Syncrude's move is the latest blow for those who have pushed for Alberta to process more of its crude on home soil, where it can be used to generate jobs, provincial income and tertiary industries.
But those dreams have been largely extinguished in the last year, as extraordinary changes in the U.S. refinery industry have created strong new demand for unprocessed Canadian crude. Suncor Energy Inc., Imperial Oil Ltd., Total SA and Statoil ASA have all backed away from plans to process bitumen in Alberta in favour of exporting it raw, a strategy they believe will be more profitable.
For Syncrude, the change is designed to cut the cost of building an upgrader - a hugely expensive undertaking - and reduce the risk that comes from operating one in the future.
"We've always talked about expanding. It's just how we will expand has evolved and changed," said Siren Fisekci, spokeswoman for Canadian Oil Sands Trust, Syncrude's largest owner.
Syncrude has long planned to boost its current production capacity of 350,000 barrels per day to 500,000 barrels by 2020.
Under the previous timeline, output was to jump to 400,000 a day by mid-decade with improvements to its facilities, in a process called "debottlenecking." The remainder was to come through construction of a new upgrader by 2020.
Under the new timeline, which was disclosed yesterday, Syncrude will lift production to 425,000 barrels through debottlenecking, and add a further 115,000 per day of bitumen production. Both expansions are expected by 2020.
(With additions to its mining operations, Syncrude actually plans to extract 600,000 barrels a day of bitumen by 2020, but barrels that go through its upgrading process actually shrink in size, resulting in a total output of 540,000.) Bitumen on its own is too thick to flow through a pipeline: at room temperature, it has the consistency of old molasses. But Syncrude plans to employ a new system that uses a solvent to remove what Ms. Fisekci called the "nasty" part of the bitumen. That system, which Syncrude operator Imperial Oil also intends to use at its Kearl oil sands mine, will allow the bitumen to flow without needing to be upgraded.
Syncrude has not disclosed estimated construction costs of its expansion plans, but Ms. Fisekci said striking out the upgrader should result in "substantial" savings. Observers, however, are skeptical.
"Syncrude's long-term strategy is better defined and more credible following today's announcement," Andrew Potter, an analyst with UBS Securities, wrote in a note to clients.
"However, the key questions on costs and whether or not all owners will back the project (Syncrude requires unanimous approval) will remain unanswered for some time. We do not expect investors to place significant value into (Canadian Oil Sands Trust) for these expansions until these questions are answered."
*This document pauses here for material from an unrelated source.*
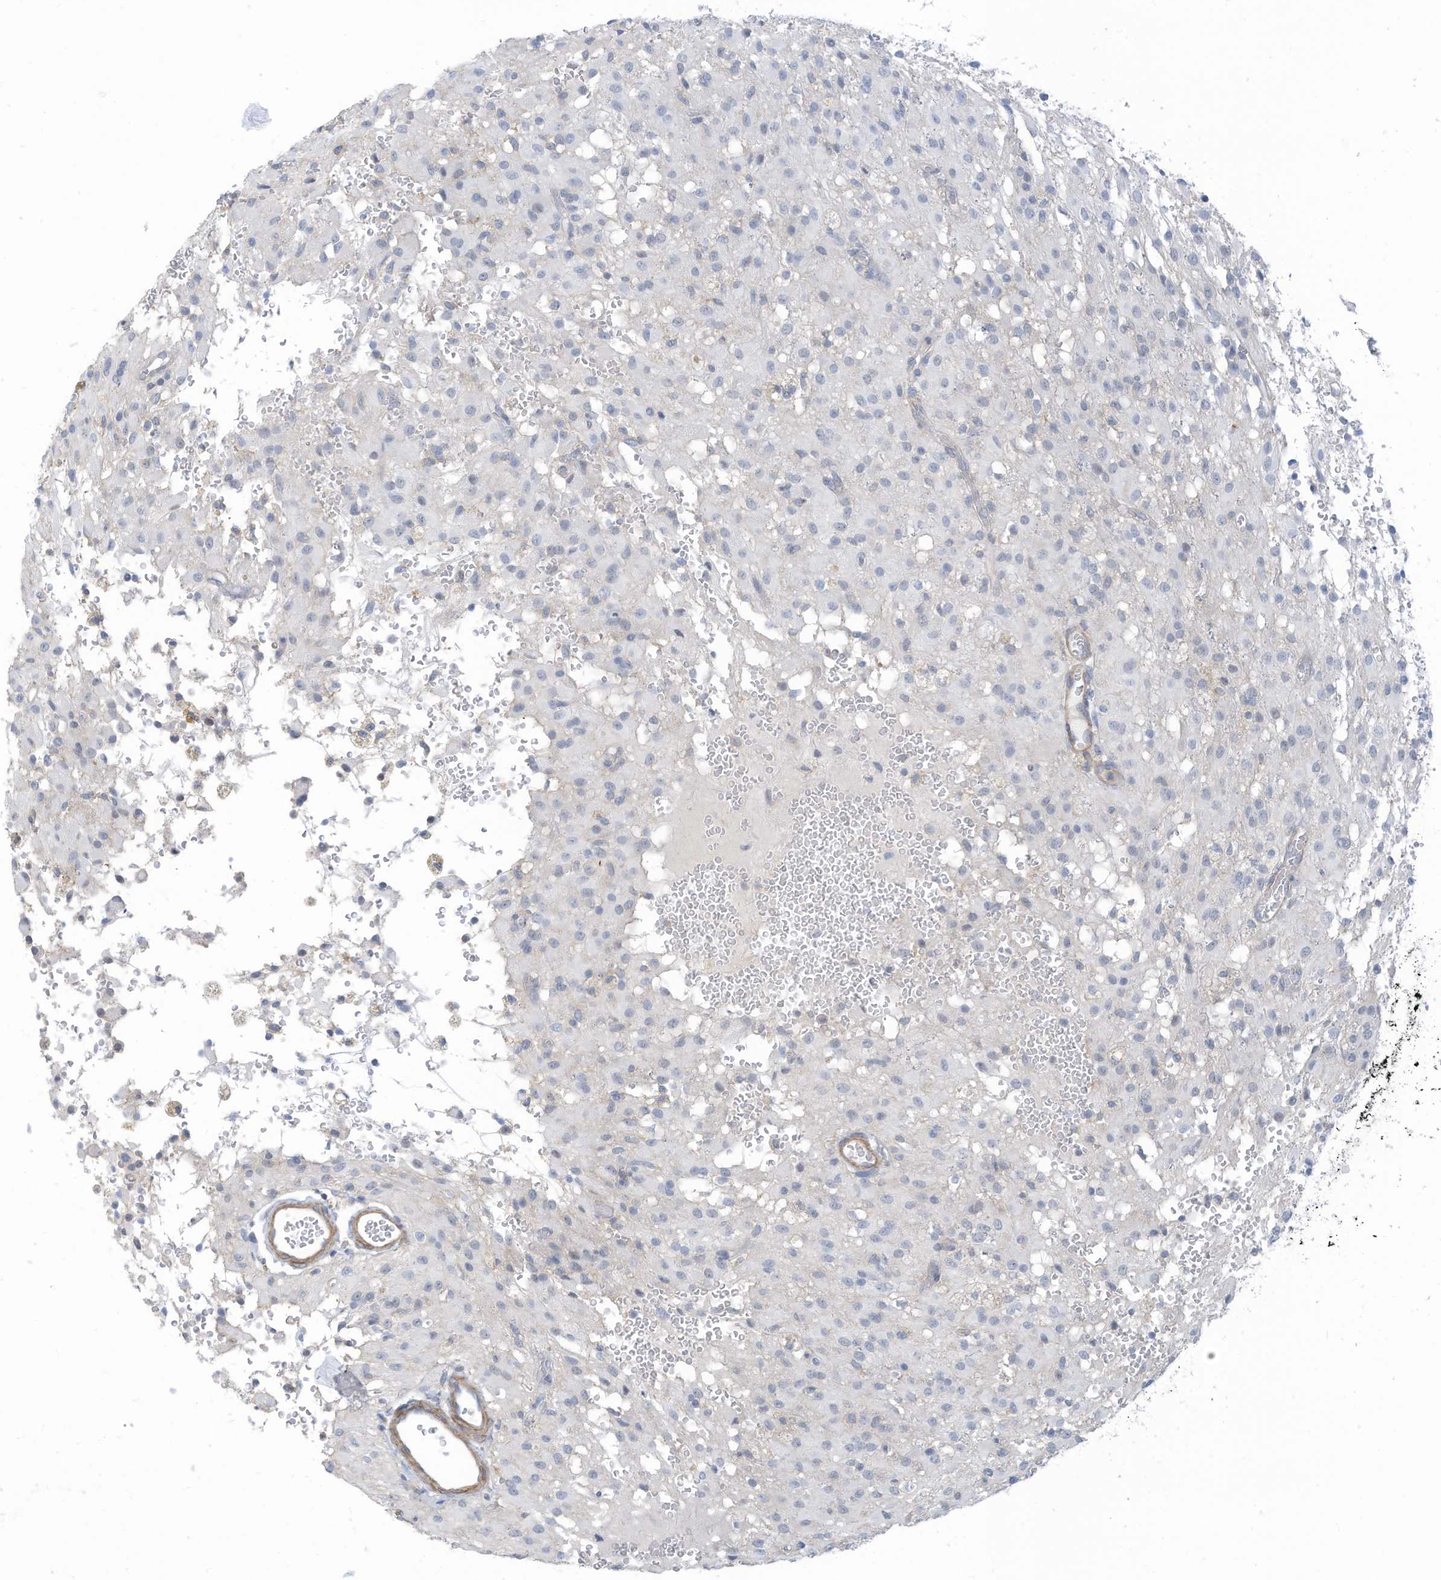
{"staining": {"intensity": "negative", "quantity": "none", "location": "none"}, "tissue": "glioma", "cell_type": "Tumor cells", "image_type": "cancer", "snomed": [{"axis": "morphology", "description": "Glioma, malignant, High grade"}, {"axis": "topography", "description": "Brain"}], "caption": "A high-resolution image shows immunohistochemistry staining of glioma, which reveals no significant expression in tumor cells.", "gene": "ZNF846", "patient": {"sex": "female", "age": 59}}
Drops in heavy oil output from Mexico and Venezuela have left U.S. refiners scrambling for product, and bidding up heavy oil's price. Heavy oil has historically traded at a 20- to 30-per-cent discount to light oil. Upgraders transform heavy into light oil and were built to profit from that difference.
But the strong heavy oil demand has narrowed that differential to as little as 10 per cent, largely erasing upgrading margins - it can be more profitable to ship unprocessed bitumen.
Some analysts believe the differential will remain slim for a decade - and enough in the industry agree that two partially built upgraders in Alberta have been put on hold.